Naeem Burroughs
Bio
Recruiting
Scouting Report
Naeem Burroughs is a 4-star wide receiver from The Bolles School in Jacksonville (FL) and a Clemson commit, rated the No. 61 overall prospect nationally with a 0.9729 composite — borderline top-25 territory. A vertical/perimeter threat clocked at 5-11 and roughly 160-175 pounds, he projects as a field-stretching 'X'/flanker whose blazing top-end speed and crisp route-running drew a high-level evaluation from 247Sports' director of scouting Andrew Ivins.
Physical Profile
Listed between 5-11/160 (247Sports) and 6-0/175 (ESPN), Burroughs carries a lean, wiry frame that is the one obvious flag in an otherwise elite profile — he'll need to add 15-20 pounds of functional mass to hold up against press-man corners and SEC/ACC-caliber physicality. What separates him is genuinely rare long speed; his 22.0 yards-per-catch as a senior is the statistical fingerprint of a true vertical burner, not a manufactured-touches slot. His build is prototypical for a perimeter speed receiver, with the height to play outside but a wingspan/play-strength question that will define how quickly he sees the field.
Play Style
Burroughs plays fast and decisive, threatening the top of the defense on nearly every snap and uncovering deep with a long, gliding stride that eats cushion in a hurry. On film he separates with tempo changes and clean route breaks rather than pure physical dominance — a track-speed receiver who pairs the burst with technique. He's a vertical and after-the-catch weapon whose explosiveness shows up in the box score (22 YPC), and he's most dangerous on go routes, post/seam shots, and quick-game touches where he can get into open grass and outrun angles.
Strengths
- Elite long speed and home-run ability — a 22.0 yards-per-catch senior average (58 catches, 1,275 yards, 18 TD) reflects a receiver who turns routine completions into explosives and forces safeties to cap the field.
- Advanced route-running for his class — 247Sports' Andrew Ivins specifically praised his crisp route technique, an unusually polished trait for a speed prospect and the reason he ranks as high as the No. 2 WR in the On300.
- Proven, scaling production and elite competition pedigree at a national-power program (Bolles) — over 2,500 career receiving yards and 34 TDs, with year-over-year jumps (12 TD as a junior in 9 games to 18 as a senior) and offers from Alabama, Ohio State and Florida before committing to Clemson.
Areas to Improve
- Play strength and frame — at ~160-175 pounds he must add functional mass to beat press coverage off the line, win contested catches against bigger DBs, and finish through contact at the catch point.

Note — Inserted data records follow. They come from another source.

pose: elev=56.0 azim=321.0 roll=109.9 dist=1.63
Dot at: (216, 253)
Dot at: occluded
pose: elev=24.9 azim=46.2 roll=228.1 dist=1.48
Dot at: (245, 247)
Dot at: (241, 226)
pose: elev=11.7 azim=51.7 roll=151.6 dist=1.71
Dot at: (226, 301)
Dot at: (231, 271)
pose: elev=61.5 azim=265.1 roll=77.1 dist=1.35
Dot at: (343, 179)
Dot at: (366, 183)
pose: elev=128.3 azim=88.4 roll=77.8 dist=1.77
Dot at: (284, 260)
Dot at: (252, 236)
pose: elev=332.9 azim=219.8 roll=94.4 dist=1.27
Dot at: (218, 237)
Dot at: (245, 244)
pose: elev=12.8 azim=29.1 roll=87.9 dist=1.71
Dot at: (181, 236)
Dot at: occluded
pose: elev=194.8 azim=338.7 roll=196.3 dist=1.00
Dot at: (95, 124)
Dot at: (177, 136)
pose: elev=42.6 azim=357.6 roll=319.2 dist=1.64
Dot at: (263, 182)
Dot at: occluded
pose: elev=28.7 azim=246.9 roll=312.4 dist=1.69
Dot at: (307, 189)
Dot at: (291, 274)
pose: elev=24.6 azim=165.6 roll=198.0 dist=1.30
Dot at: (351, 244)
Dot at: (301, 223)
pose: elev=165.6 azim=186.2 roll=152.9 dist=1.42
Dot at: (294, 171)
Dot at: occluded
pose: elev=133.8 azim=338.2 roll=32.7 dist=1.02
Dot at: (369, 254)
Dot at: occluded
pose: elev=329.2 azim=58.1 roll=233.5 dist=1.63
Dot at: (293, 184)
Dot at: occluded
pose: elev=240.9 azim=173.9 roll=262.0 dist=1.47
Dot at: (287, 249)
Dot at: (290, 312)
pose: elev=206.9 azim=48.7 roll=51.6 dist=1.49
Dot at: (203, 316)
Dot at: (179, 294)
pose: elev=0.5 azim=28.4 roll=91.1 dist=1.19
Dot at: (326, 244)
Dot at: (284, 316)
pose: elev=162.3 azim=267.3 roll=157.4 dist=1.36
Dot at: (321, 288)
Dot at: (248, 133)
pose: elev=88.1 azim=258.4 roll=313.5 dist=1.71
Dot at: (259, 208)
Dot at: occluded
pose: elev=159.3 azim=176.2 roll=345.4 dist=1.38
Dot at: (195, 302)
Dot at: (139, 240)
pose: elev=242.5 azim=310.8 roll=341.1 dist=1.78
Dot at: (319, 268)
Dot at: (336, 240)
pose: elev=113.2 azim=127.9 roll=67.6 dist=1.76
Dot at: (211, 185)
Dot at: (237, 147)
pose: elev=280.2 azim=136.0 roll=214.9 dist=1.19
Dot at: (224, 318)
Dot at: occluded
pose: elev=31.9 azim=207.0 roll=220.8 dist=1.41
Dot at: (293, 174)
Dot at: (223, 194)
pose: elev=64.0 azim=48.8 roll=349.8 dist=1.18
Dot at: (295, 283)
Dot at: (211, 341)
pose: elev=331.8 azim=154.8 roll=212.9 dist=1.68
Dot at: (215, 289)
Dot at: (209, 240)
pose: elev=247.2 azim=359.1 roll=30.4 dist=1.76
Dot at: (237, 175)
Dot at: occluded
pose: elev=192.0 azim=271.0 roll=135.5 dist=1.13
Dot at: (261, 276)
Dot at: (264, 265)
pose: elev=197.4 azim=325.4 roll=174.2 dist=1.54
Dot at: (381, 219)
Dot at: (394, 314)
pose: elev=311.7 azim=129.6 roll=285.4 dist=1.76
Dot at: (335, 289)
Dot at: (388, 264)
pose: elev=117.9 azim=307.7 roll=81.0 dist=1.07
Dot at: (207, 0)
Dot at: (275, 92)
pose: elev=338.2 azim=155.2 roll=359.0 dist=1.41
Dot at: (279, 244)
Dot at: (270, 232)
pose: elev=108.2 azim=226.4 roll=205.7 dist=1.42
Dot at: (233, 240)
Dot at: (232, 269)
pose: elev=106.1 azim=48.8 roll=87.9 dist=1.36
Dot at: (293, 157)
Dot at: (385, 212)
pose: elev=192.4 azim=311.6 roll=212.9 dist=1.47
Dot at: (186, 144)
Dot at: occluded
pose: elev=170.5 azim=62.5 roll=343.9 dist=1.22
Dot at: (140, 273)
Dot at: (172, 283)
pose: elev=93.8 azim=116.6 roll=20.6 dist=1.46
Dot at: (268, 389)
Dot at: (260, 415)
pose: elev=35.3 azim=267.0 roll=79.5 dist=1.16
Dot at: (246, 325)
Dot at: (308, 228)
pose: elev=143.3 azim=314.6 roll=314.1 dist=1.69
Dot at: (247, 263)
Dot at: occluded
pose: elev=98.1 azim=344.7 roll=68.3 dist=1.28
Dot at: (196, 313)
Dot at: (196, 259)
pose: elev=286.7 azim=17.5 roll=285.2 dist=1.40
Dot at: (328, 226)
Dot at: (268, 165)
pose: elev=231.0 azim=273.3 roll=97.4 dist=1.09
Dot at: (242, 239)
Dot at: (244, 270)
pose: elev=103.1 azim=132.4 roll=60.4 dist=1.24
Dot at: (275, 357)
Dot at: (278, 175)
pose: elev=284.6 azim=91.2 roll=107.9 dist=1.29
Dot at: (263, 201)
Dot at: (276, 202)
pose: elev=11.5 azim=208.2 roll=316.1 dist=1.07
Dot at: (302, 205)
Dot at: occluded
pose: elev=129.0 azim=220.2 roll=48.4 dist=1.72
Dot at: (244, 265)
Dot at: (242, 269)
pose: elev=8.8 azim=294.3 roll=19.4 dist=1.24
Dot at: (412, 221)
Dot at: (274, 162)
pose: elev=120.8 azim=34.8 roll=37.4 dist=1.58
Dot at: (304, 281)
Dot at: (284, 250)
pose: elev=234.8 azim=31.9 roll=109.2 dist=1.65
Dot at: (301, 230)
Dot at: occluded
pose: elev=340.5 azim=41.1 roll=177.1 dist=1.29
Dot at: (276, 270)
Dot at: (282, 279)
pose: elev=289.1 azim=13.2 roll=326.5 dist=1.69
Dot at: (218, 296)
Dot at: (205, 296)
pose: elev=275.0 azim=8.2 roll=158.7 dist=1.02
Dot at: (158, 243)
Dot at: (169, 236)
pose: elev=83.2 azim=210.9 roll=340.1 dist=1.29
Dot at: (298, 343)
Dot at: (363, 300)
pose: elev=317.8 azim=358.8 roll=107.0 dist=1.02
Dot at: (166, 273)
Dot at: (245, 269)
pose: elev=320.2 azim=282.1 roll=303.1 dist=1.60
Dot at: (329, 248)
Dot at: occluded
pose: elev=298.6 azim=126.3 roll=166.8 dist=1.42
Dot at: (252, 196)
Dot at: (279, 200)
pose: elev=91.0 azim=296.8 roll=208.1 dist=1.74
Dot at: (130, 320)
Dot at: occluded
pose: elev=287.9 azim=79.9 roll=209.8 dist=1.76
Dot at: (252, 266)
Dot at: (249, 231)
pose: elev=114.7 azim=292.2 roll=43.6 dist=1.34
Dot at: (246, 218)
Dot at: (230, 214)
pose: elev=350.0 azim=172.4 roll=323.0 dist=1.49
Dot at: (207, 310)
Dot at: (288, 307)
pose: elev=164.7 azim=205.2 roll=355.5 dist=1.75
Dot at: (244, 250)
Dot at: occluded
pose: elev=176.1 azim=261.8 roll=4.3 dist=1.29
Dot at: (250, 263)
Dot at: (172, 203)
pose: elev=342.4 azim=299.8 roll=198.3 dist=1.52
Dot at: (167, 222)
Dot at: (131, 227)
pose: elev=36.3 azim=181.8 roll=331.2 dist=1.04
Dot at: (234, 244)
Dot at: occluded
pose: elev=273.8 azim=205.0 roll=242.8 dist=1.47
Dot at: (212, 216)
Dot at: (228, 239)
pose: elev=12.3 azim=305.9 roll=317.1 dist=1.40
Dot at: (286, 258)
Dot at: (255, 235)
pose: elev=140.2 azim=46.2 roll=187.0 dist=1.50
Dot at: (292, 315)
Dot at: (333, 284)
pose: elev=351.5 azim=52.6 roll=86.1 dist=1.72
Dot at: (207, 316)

- Route-tree expansion and contested-catch volume — much of his production comes from vertical and stretch concepts; rounding out the intermediate game (slants, digs, comebacks) and proving he can win the 50/50 ball will determine whether he's a pure deep threat or a complete every-down receiver.
College Projection
Projects as a developmental-but-fast-tracked perimeter receiver at Clemson. The speed and route polish make him an immediate vertical-package and special-teams contributor as a true freshman, but a redshirt-or-rotational first year is likely while he adds the weight needed to handle ACC press corners. Realistic timeline to a starting outside role is Year 2, with the ceiling of a primary deep threat and eventual NFL-caliber WR1/2 if the frame fills out as projected for a top-65 national talent.
NFL Outlook
Carries legitimate Day 1-2 draft upside as a 4-star, top-61 national recruit. The combination of rare long speed and advanced route-running is the foundation NFL evaluators covet in a vertical separator; if he adds play strength and proves a fuller route tree in college, he has the traits of an eventual mid-round-or-better selection with Pro Bowl ceiling as a field-stretcher. The frame and contested-catch profile are the swing factors between a starting NFL receiver and a rotational speed specialist.
Best Fit
A vertical, pro-spread offense that schemes the deep ball and motion to create free releases — exactly the kind of system Clemson can run for him. He maximizes in an offense that uses play-action shots, stacks/bunches to keep him off press, and quick-game touches to get the ball in his hands in space, where his speed turns short throws into chunk plays. Less ideal in a possession-heavy, contested-catch-dependent scheme that asks him to win physically over the middle before he develops his frame.
Player Comparison
Both are elite-ranked prospects (Waddle was #66 nationally) with similar 5'11", 175-180 lb frames who translate exceptional high school production against top competition into college success. Waddle's combination of elite ranking, premium athleticism in a compact frame, and ability to impact games in multiple ways mirrors this prospect's profile perfectly.